Rather like in TinTin, the English are depicted with wide moustaches. They’re the medieval equivalent of the baddies in black hats. 

The horses are wonderful, prancing, falling, hooves aloft and flailing: and pretty much as horses continued to be depicted until well into the 19th century, with all four feet off the ground at once, bouncing across the scene at full stretch. 

The boats are open; you’d have thought the chain mail would rust in the salty air on the Channel crossing. The battles are rather clean – just lopped off limbs lying around bloodlessly. And there is Harold with an arrow in his eye (we’ve talked about boys playing with sharp objects before, some five hundred years earlier: they never listen). For some reason, people like to linger here for a better look, which is more than Harold was getting at the time. 
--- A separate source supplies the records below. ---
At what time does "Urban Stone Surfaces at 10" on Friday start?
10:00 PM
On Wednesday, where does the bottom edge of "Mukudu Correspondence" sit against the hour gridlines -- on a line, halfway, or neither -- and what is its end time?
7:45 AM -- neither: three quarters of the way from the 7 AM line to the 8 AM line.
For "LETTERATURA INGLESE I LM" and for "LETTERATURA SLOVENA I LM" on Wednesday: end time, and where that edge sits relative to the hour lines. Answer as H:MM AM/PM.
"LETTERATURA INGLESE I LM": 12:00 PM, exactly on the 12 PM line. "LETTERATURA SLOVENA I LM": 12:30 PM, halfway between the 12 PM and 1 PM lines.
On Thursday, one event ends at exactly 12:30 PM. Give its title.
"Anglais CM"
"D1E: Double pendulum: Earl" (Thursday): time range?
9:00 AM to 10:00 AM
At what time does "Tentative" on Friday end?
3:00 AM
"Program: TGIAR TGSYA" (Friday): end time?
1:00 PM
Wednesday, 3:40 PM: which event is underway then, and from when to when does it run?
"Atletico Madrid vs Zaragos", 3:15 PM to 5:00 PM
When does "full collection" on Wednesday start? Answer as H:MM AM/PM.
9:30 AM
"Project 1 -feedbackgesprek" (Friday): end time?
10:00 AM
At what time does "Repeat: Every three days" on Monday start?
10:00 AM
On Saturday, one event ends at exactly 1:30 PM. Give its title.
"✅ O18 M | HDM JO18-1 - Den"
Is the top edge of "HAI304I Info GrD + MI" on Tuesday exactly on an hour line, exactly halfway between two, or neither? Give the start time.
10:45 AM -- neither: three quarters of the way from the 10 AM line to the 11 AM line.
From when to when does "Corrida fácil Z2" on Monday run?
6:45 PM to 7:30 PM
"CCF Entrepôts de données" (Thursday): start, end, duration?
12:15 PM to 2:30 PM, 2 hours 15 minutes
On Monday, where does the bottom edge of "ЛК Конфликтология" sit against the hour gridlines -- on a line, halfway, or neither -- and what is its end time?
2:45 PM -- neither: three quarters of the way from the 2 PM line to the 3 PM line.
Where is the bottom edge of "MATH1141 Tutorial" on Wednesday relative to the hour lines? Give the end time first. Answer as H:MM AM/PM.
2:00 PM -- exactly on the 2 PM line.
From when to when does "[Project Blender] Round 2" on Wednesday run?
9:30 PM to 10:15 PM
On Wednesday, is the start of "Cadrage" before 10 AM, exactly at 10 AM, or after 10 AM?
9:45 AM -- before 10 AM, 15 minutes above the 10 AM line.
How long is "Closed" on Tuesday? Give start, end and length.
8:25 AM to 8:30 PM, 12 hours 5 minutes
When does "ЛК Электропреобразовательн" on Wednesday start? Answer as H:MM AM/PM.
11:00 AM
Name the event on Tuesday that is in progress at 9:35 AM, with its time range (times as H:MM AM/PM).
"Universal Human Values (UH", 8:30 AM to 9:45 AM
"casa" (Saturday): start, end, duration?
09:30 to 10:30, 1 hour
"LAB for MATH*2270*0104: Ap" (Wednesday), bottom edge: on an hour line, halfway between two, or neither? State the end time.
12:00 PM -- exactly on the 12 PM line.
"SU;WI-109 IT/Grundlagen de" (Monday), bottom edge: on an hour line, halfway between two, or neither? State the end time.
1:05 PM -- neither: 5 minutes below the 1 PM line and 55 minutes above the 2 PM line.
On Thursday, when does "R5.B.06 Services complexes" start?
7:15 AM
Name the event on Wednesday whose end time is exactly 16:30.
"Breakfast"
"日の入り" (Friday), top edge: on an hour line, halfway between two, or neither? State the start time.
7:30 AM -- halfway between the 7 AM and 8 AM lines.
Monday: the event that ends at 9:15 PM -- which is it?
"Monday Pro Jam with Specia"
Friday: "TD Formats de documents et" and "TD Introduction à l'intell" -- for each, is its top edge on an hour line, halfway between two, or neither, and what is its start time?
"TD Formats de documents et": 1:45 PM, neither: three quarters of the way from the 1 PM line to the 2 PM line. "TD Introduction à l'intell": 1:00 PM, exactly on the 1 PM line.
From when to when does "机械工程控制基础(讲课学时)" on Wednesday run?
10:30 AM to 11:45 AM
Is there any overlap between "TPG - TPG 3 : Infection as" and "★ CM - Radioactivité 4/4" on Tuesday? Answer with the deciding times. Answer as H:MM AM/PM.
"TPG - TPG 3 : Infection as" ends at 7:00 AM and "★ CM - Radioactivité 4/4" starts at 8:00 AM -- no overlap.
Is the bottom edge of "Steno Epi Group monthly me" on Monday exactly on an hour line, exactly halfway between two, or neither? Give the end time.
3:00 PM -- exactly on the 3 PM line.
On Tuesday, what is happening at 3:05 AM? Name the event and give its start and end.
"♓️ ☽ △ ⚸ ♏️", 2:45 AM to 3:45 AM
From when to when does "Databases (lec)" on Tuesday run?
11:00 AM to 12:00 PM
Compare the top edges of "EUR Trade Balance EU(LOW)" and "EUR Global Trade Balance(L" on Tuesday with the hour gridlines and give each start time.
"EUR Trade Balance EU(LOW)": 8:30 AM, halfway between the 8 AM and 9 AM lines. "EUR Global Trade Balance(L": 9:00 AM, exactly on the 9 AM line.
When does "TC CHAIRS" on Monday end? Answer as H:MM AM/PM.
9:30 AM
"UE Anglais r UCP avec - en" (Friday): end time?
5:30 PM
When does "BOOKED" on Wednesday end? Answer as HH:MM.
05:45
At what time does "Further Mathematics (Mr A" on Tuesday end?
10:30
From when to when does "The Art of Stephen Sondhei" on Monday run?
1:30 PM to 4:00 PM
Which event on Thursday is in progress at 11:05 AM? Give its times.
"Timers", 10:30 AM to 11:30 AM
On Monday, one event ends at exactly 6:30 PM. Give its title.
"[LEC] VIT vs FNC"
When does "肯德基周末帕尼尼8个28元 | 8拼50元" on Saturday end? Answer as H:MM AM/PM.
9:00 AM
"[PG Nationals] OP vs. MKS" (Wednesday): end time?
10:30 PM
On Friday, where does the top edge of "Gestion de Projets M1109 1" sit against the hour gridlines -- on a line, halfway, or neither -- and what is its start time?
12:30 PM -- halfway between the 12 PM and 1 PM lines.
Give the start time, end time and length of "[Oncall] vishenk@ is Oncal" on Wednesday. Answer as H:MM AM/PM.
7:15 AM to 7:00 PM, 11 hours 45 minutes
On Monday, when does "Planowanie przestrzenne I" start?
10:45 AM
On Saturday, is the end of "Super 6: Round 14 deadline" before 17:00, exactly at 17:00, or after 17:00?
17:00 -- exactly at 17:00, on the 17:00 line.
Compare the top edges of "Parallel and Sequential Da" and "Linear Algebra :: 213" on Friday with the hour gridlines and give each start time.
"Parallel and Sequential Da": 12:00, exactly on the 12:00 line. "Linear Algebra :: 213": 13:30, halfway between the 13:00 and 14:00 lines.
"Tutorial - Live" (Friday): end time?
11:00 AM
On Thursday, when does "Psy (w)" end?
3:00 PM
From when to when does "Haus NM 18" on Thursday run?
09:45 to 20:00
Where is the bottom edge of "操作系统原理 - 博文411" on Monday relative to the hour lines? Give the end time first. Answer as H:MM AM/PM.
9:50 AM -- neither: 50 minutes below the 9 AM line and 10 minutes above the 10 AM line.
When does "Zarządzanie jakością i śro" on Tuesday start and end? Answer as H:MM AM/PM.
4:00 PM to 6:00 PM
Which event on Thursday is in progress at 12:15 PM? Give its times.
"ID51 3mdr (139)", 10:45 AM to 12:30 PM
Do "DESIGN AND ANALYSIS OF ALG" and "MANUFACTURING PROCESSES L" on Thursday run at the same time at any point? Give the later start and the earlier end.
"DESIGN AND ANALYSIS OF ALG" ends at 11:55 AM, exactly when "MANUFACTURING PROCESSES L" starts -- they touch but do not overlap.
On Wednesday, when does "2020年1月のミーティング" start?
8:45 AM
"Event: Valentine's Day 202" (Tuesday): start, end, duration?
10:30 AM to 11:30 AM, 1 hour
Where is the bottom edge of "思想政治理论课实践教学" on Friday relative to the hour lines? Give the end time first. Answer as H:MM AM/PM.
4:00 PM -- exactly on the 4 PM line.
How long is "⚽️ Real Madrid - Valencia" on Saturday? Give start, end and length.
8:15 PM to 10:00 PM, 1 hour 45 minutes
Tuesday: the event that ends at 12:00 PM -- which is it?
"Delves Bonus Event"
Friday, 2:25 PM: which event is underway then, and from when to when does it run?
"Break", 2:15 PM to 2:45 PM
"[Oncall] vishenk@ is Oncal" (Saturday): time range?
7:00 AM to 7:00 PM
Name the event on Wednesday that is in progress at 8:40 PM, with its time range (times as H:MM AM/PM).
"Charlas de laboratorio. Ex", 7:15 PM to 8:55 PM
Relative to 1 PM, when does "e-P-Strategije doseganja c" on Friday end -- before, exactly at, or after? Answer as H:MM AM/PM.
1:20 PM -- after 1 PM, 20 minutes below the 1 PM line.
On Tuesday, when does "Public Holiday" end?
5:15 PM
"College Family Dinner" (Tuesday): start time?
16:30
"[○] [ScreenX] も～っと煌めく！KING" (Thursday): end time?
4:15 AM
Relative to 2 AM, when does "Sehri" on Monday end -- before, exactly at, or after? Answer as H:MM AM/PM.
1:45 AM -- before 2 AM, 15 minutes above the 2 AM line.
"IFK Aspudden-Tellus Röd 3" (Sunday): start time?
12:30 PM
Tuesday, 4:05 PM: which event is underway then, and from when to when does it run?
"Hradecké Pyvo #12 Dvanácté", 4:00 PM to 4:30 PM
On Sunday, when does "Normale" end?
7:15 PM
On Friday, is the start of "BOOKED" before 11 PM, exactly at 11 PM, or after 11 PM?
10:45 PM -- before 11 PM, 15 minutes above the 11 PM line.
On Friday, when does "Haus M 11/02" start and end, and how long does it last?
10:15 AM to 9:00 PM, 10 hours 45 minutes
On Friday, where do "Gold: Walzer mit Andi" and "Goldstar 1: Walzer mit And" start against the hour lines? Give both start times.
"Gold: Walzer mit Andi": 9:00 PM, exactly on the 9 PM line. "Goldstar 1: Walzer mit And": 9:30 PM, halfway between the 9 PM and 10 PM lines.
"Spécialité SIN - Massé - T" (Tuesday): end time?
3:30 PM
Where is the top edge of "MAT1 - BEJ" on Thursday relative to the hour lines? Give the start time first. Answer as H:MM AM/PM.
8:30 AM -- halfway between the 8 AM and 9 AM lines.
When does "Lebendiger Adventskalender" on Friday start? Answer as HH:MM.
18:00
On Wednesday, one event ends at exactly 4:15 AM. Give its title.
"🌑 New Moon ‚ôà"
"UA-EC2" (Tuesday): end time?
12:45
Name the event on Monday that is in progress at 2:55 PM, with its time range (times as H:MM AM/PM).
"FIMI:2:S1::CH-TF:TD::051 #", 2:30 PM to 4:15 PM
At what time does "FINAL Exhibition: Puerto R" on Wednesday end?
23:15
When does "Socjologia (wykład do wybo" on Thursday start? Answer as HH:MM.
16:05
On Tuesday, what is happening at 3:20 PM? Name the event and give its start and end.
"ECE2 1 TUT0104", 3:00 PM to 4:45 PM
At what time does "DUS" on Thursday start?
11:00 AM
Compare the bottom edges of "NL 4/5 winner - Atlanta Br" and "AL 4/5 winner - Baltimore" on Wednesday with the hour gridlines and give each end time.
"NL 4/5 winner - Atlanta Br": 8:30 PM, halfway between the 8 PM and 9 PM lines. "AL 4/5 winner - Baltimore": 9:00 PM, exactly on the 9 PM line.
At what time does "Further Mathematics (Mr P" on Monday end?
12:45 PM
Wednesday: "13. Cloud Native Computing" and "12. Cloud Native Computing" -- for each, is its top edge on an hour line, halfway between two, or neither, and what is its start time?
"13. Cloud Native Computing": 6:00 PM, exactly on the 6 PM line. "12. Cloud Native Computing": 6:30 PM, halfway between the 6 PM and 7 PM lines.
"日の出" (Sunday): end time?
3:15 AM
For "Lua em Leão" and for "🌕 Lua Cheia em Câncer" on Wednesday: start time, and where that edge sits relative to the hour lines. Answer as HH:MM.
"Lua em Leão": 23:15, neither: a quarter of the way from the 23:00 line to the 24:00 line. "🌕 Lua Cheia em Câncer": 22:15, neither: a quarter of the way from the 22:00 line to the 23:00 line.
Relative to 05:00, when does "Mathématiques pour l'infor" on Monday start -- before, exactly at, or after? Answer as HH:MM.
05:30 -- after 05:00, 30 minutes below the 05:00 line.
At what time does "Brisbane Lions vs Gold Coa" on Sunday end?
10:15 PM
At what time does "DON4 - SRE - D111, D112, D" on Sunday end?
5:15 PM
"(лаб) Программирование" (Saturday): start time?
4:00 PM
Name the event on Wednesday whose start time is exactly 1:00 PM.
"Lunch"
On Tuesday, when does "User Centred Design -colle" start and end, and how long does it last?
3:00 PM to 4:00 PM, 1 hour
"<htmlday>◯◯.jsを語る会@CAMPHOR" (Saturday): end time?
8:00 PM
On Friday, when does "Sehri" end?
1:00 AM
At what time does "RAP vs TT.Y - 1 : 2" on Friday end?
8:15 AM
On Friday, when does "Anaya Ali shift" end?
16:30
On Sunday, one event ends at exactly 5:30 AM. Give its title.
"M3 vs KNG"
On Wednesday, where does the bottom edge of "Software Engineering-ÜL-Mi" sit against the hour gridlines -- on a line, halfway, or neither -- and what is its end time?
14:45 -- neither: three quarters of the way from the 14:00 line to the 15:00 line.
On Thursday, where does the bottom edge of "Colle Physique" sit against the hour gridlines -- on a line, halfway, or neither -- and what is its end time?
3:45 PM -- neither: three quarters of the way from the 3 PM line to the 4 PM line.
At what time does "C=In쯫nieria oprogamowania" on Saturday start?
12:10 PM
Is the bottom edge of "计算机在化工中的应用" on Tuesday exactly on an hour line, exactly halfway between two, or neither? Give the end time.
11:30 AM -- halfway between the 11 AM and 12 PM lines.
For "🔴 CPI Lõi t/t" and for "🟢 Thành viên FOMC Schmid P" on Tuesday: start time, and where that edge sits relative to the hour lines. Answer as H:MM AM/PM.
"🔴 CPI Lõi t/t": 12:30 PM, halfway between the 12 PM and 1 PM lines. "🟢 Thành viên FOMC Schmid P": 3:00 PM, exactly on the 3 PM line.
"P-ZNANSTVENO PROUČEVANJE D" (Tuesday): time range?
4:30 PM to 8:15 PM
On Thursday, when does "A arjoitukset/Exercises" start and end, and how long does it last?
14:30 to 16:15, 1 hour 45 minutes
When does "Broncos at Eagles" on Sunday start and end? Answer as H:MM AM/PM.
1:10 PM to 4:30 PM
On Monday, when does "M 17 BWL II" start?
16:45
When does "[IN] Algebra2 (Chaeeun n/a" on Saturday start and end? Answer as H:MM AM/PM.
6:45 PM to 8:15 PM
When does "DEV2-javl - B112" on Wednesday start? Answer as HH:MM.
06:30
The audio guide that sounds rather like Edward Fox takes you through the whole thing at a brisk trot. ‘Here in Scene 4… Here in scene 8’, with no mention of the interesting things going on in scenes 5,6, and 7. You get the idea that a coachload of tourists is just about to burst in behind you, so you go with the flow as directed, until you arrive rather breathlessly at the end of the story. William wins, every time. 

But – and this may be because I’m English – I have to wonder: what if Harold had ducked? 

And one final thought: the Normans won at Hastings because they had the best archers. So what happened between then and the Battle of Crecy, when the feared English longbow triumphed?  Is that a case of being hoist with your own petard?  Or, as we say, what goes around comes around; and if you don’t listen to your mother, you’ve only yourself to blame.